Una contundente crónica del estallido inmobiliario con un excelente reparto coral y un guión implacable

Antes de entrar en un cine a ver La gran apuesta hay que tener en cuenta varias cosas para no salir escaldado: no es una historia convencional sino una crónica implacable que utiliza una obra maestra del periodismo económico como punto de partida, no es una historia de buenos y malos porque todos los personajes se mueven por la codicia y no es una historia fácil de seguir en algunos momentos por más que se intente ser lo más didáctico posible cuando empieza el chorreo de jerga empleada en los parqués de Wall Street (una táctica, como se apunta en cierto momento, muy pensada para mantener a la gente corriente lejos de sus murallas).

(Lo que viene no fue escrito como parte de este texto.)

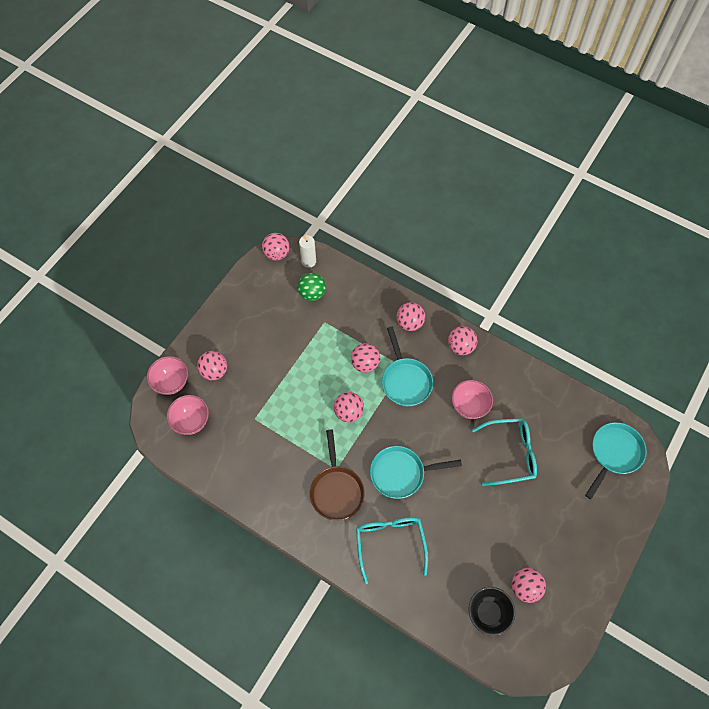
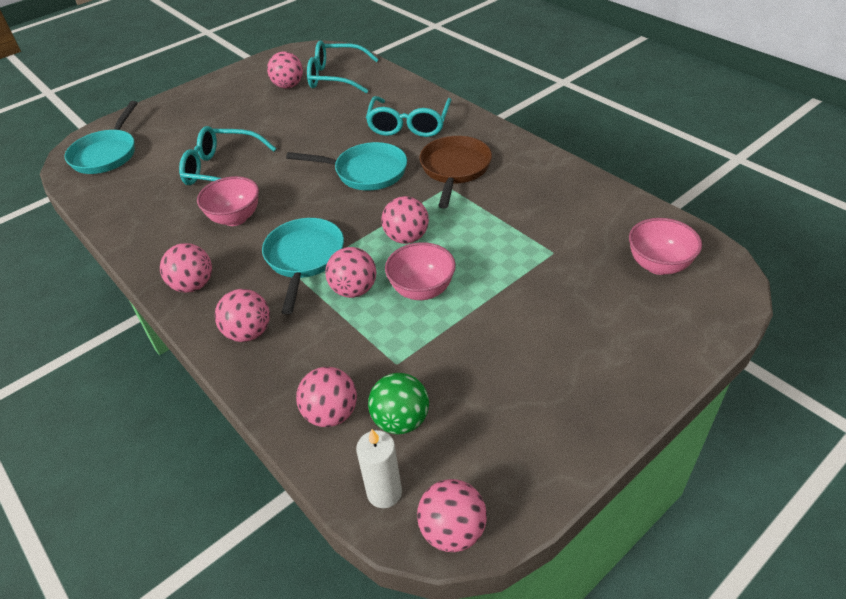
camera: 160 degrees left, 20 degrees down
pink bowl [147,356,188,395] -> pink bowl moved to [385,242,456,300]
pink ball [197,351,227,380] -> pink ball moved to [296,367,357,427]
black bowl [469,587,516,636] -> turquoise glasses [307,41,379,93]
turquoise pan [585,422,647,499] -> turquoise pan turned 45 degrees counterclockwise [64,101,137,174]

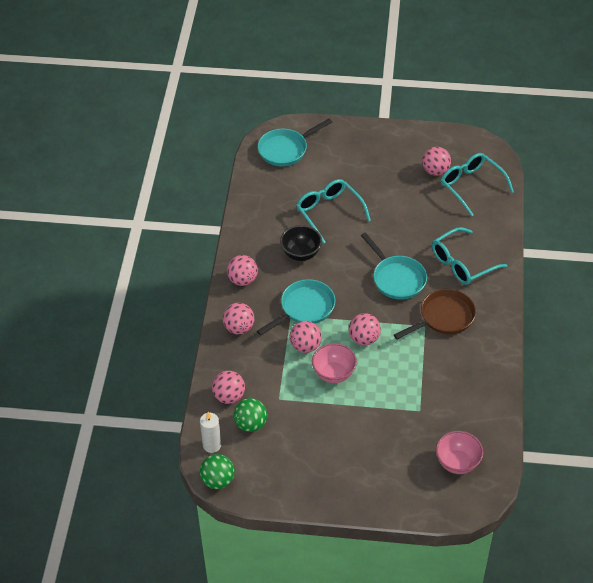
camera: 45 degrees right, 5 degrees up
pink bowl [197,176,259,226] -> black bowl [280,225,322,261]
pink ball [417,479,487,552] -> green ball [200,454,235,489]

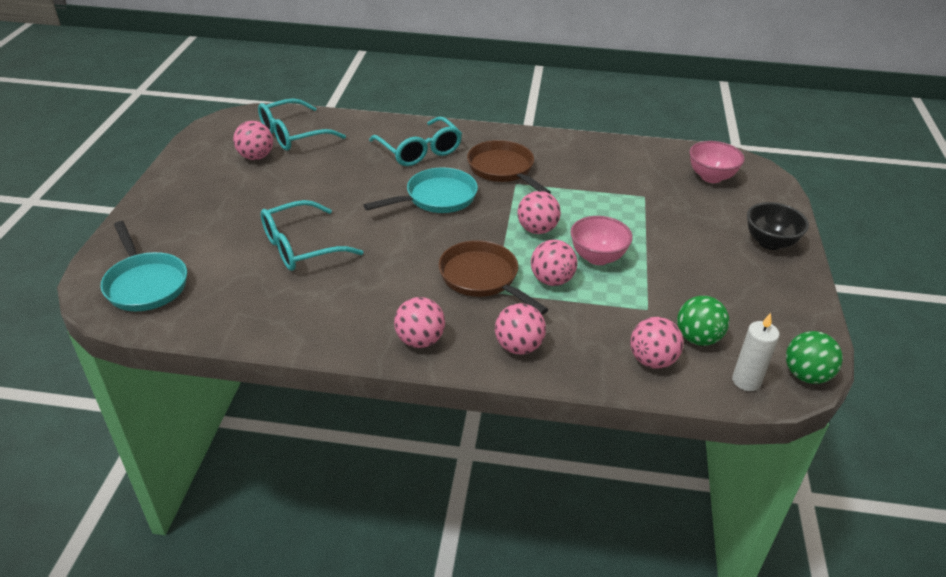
camera: 90 degrees left, 10 degrees down
turquoise pan [257,279,335,335] -> brown pan [439,240,549,315]
black bowl [280,225,322,261] -> black bowl moved to [747,202,809,250]

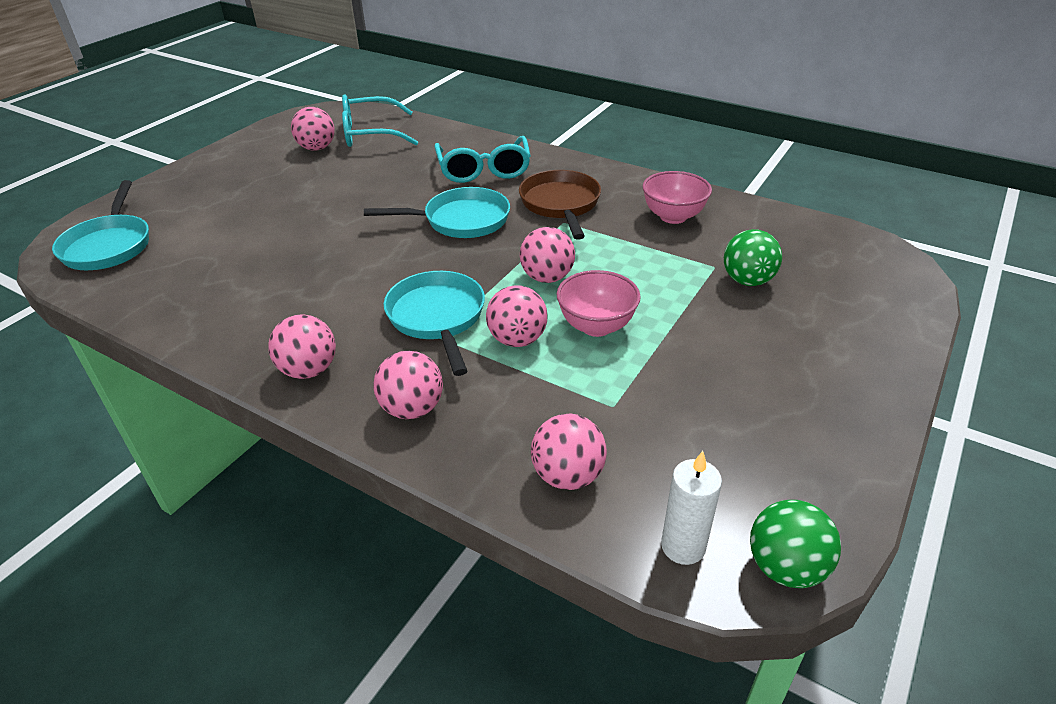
camera: 25 degrees right, 0 degrees up
turquoise glasses [261,200,363,271] -> none
brown pan [439,240,549,315] -> turquoise pan [384,271,485,376]
green ball [677,296,729,346] -> green ball moved to [724,229,782,286]
pink bowl [690,141,745,183] -> pink bowl moved to [643,171,712,224]
black bowl [747,202,809,250] -> none

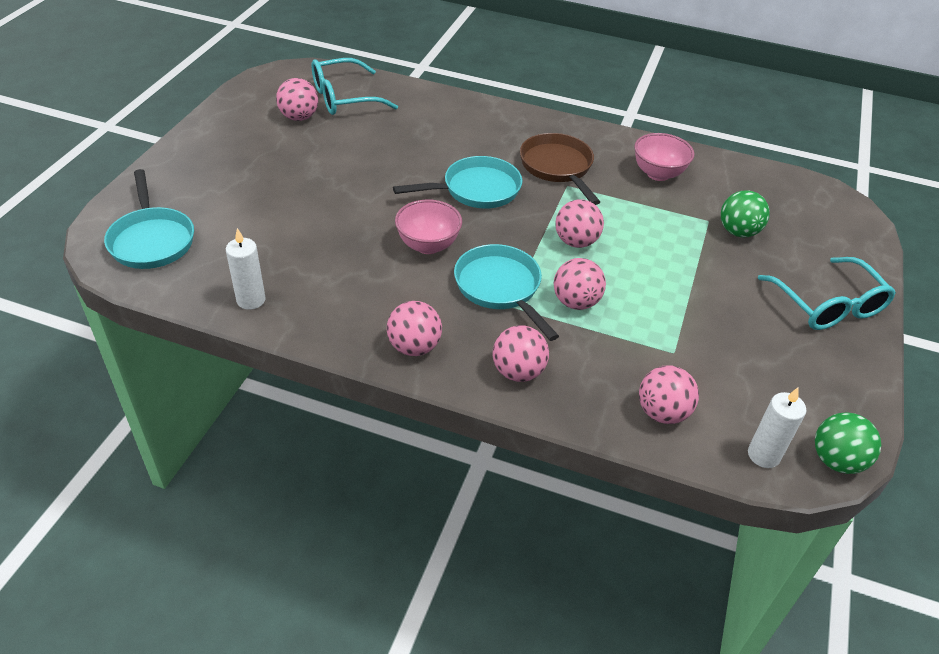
camera: 15 degrees left, 5 degrees up
turquoise glasses [434,136,531,183] -> turquoise glasses moved to [758,257,896,330]
pink bowl [556,270,641,337] -> pink bowl moved to [395,199,462,254]
none -> white candle [226,228,266,310]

Dicho esto, quien vea La gran apuesta sabiendo lo que le espera se va a encontrar con una película que no para de dar golpes bajos a esa pandilla arrogante y devorada por la codicia que llevó la economía estadounidense al colapso. Frente a esos villanos que no dudaron en jugar con las vidas de millones de compatriotas para amasar más y más dinero, un grupo de personajes (que no tienen nada de héroes) de lo más pintoresco encuentran la manera de sacar rendimiento al pronosticar un derrumbe que nadie más era capaz de adivinar, pese a la tozudez de los datos. Adam McKay, hasta ahora un director interesante con reparos, resuelve la papeleta con un ritmo endiablado y tirando de todo tipo de argucias para mantener al espectador en vilo, con montajes fragmentados, irrupciones sarcásticas de números musicales, trozos de noticias y entrevistas, gente que habla a la cámara, planos congelados, subtítulos explicativos o imágenes tan sorprendentes como la del cocodrilo en la piscina.

Con un reparto de estrellas impecable que juega al despiste (habrá espectadores despistados pensando que van a ver a Brad Pitt en plan seductor: ¡no!), en el que destacan un irresistible Bale, Carell en estado de gracia y un Gosling desbocado, "La gran apuesta" muestra con crudeza y tonos de sátira amarga (sin apenas concesiones a lo sentimental, salvo el momento en que Carell relata su drama personal) la historia de un gigantesco fraude a los ciudadanos, y concluye con una devastadora información final que te revuelve el estómago: los malos de la historia salieron de rositas. Y sin un solo pinchazo.